▶ _Texte extrait_:
================================
SIEL mon salon ! , par Jacques Fournier

Par Florence Trocmé


 

Le logo repris sur l’affiche et le tract m’avait déjà mis la puce à l’oreille : deux plumes plantées (la petite se voulant la fausse ombre de la grande) dans le point du i.  Une seule aurait dû suffire à me faire comprendre. J’y suis allé mû par l’intérêt que je porte au travail de Wanda Mihuleac, l’artiste-éditrice de Transignum, qui y présentait un défilé de ses Habits à lire, une de ses dernières idées faussement farfelues et vraiment artistiques. 
Mais qu’allait-elle donc faire dans cette galère ?
================================
▶ _Tâche demandée_: Pourriez-vous écrire la suite du billet sur le SIEL, en reprenant juste après sa dernière phrase ?

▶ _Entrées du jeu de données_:
================================
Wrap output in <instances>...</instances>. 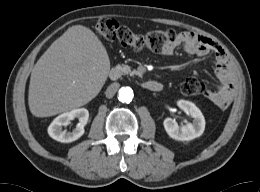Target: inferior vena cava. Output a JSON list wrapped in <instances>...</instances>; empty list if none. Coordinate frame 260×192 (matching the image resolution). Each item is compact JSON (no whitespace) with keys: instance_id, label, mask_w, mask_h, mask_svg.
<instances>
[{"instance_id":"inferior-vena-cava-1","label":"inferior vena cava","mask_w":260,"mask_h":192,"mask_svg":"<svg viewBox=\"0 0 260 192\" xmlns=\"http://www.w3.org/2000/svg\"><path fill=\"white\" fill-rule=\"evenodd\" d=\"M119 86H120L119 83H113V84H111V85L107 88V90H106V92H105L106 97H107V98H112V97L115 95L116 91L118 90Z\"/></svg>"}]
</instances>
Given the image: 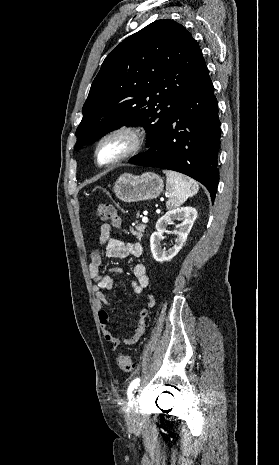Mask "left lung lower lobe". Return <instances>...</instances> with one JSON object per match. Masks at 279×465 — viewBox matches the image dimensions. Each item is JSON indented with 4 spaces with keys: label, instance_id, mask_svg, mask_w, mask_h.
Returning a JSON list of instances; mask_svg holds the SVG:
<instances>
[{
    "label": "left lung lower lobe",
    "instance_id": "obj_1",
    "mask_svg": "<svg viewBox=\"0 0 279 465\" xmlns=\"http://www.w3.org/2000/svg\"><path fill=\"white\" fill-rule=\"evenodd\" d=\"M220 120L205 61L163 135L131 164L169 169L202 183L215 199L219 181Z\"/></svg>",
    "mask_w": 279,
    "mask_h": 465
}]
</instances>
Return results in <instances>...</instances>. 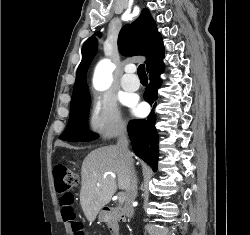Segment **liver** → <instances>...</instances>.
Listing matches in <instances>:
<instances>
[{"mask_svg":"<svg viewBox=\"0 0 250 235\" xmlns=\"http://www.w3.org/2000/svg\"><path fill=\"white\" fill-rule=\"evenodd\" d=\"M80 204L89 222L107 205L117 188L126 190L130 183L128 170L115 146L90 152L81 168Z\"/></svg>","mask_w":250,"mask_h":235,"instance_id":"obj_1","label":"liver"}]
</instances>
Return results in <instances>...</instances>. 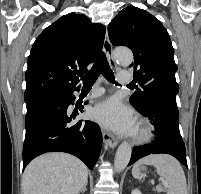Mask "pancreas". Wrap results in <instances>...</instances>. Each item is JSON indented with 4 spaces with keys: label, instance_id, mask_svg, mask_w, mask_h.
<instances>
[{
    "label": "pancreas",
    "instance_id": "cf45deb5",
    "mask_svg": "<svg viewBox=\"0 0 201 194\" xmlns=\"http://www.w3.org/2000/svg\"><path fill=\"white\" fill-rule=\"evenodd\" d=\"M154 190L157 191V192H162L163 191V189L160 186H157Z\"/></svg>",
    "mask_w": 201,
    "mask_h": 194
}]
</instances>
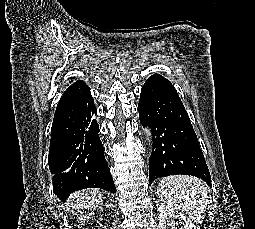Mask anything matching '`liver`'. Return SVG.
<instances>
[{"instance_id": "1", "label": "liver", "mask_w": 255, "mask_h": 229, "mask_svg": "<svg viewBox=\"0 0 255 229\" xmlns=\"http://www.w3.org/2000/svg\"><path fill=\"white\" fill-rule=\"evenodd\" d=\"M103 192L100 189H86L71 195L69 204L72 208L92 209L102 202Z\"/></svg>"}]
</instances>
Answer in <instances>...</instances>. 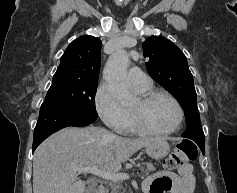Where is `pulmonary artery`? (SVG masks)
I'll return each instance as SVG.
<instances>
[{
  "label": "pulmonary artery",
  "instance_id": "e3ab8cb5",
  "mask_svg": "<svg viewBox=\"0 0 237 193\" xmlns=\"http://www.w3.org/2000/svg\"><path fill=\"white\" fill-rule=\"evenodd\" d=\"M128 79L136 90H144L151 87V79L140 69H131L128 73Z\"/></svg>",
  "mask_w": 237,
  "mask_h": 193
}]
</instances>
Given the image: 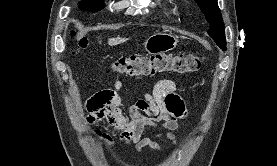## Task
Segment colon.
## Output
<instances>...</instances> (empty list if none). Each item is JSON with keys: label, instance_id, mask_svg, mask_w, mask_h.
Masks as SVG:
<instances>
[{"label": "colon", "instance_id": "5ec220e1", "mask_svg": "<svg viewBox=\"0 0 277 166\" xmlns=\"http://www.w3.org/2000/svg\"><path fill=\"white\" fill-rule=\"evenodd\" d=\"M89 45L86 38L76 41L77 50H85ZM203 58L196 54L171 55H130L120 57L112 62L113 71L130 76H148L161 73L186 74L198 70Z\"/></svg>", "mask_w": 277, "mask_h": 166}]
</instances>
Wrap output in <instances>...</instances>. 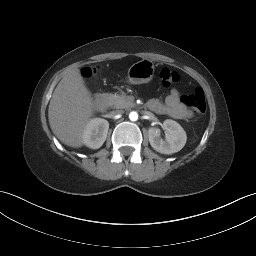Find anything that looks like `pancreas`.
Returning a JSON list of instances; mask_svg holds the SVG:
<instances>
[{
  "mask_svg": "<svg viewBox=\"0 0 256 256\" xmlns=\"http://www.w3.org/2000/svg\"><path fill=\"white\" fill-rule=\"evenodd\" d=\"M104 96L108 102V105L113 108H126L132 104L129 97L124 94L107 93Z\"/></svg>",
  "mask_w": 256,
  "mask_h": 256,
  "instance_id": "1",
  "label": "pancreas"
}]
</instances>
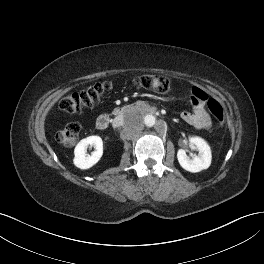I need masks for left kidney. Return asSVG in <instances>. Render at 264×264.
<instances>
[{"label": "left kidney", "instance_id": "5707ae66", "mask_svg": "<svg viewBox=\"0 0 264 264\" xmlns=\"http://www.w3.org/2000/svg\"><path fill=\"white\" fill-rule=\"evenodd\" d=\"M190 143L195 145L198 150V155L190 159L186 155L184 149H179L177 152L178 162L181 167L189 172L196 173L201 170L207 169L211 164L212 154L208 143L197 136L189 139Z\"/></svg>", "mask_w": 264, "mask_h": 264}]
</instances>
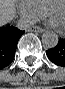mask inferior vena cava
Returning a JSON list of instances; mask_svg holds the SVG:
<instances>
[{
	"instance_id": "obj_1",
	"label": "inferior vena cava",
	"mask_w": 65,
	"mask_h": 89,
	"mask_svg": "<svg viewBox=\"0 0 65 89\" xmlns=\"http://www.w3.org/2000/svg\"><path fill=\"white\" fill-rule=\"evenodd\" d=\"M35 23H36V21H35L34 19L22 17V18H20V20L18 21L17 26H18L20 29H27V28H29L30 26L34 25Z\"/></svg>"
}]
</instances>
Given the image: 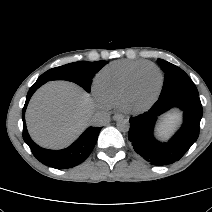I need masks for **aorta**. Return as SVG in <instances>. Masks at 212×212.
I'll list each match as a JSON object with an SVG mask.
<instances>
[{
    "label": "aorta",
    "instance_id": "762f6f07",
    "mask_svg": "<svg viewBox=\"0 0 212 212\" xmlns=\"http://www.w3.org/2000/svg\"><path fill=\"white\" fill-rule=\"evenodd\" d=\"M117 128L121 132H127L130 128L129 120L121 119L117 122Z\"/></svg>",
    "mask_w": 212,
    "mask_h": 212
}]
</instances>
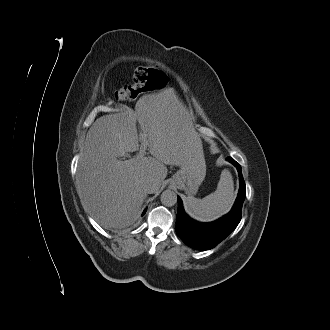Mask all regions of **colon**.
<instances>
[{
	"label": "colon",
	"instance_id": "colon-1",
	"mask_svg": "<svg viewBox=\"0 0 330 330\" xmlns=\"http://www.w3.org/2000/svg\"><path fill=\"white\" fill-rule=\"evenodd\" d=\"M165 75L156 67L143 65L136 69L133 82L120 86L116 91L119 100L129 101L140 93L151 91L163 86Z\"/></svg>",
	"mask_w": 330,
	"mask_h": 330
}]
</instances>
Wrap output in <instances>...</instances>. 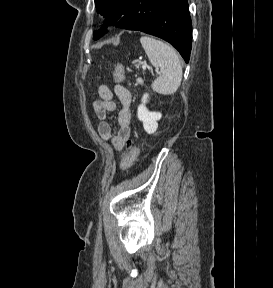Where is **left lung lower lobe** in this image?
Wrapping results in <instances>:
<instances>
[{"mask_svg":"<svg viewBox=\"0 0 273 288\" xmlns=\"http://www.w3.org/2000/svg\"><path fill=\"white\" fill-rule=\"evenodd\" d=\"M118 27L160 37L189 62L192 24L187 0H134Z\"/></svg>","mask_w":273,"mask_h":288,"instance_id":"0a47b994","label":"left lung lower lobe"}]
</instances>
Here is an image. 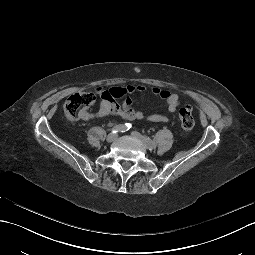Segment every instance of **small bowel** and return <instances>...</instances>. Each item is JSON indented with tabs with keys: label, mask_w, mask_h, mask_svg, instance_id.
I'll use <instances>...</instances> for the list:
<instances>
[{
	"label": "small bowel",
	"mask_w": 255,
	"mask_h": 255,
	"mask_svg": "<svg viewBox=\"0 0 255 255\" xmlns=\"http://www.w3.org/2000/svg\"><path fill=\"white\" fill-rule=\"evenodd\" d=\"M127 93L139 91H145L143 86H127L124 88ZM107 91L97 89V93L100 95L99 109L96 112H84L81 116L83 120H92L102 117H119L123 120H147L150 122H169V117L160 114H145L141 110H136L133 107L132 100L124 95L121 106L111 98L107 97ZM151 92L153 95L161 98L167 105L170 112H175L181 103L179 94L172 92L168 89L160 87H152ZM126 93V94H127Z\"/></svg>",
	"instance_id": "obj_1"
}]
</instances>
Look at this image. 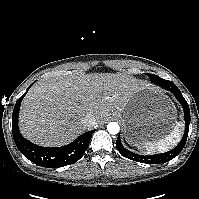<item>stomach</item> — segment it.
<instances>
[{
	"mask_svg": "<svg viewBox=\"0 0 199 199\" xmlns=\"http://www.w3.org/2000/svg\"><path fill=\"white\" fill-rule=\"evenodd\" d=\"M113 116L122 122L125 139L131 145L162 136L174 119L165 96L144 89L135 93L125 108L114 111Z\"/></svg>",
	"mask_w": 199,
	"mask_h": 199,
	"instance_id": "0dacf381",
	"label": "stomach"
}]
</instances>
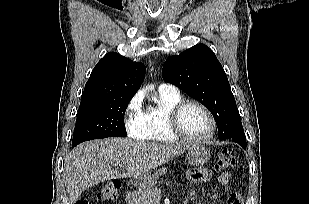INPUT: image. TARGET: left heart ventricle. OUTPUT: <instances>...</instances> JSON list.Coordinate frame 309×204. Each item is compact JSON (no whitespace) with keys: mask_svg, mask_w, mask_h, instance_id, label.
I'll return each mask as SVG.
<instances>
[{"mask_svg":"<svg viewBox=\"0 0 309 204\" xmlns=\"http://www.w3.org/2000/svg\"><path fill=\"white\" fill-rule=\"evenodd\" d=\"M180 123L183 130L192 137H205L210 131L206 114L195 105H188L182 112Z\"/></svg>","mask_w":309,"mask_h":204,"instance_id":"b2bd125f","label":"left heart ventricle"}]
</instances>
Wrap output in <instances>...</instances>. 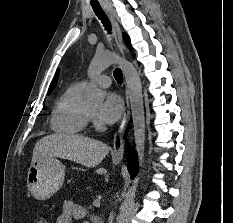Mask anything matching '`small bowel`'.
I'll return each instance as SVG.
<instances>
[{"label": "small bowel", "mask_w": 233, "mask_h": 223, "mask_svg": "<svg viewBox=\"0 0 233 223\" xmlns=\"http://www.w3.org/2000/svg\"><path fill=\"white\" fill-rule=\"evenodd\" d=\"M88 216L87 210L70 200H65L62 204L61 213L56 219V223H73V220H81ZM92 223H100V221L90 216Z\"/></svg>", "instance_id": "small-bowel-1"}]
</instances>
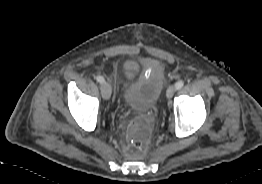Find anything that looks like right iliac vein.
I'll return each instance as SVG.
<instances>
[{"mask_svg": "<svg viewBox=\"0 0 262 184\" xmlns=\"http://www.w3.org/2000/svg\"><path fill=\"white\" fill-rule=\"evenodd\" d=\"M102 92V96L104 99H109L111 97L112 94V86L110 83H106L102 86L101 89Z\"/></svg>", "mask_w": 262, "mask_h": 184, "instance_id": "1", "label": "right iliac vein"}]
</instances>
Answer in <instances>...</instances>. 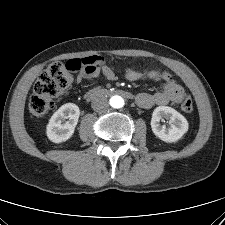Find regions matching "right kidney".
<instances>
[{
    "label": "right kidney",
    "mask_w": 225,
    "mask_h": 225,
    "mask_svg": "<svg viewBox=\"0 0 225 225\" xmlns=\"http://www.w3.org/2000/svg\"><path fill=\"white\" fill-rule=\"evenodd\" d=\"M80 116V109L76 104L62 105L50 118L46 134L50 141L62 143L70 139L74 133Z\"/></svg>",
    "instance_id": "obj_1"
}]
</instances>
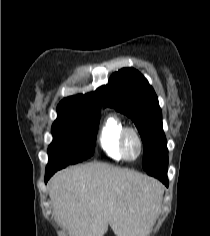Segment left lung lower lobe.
================================
▶ _Réponse à la tâche_:
Au 18e étage de la tour est de la BNF, dans les salons Belvédère (cela eût pu être à soi seul une des raisons du déplacement, mais la vue sur Paris et ses environs était hélas prémonitoirement bouchée par un temps gris et pluvieux), le Salon Indépendant des Écrivains et Libraires (SIEL de Paris) accueillait quelque 200 exposants, des centaines d’ « auteurs » (le site en annonçait 462 !) et quelques éditeurs (je ne mets pas de guillemets, certains l’étant vraiment, perdus eux aussi dans ce marécage pseudo culturel, alléchés par le prestige du lieu) qui s’entassaient sur des tables riquiquis (1m10 sur 60 cm* ou ronde format table de bistrot), alignés en quatre colonnes par salle (genre je ne veux voir qu’une seule tête). Une manière radicale de rentabiliser l’espace par une occupation maximale**. 
Dans les allées étroites (mais que fait la sécurité ?), déambulait un public nombreux semble-t-il. Curieux, amis et membres éblouis de la famille des auteurs apparemment satisfaits d’être traité comme des poulets en batterie.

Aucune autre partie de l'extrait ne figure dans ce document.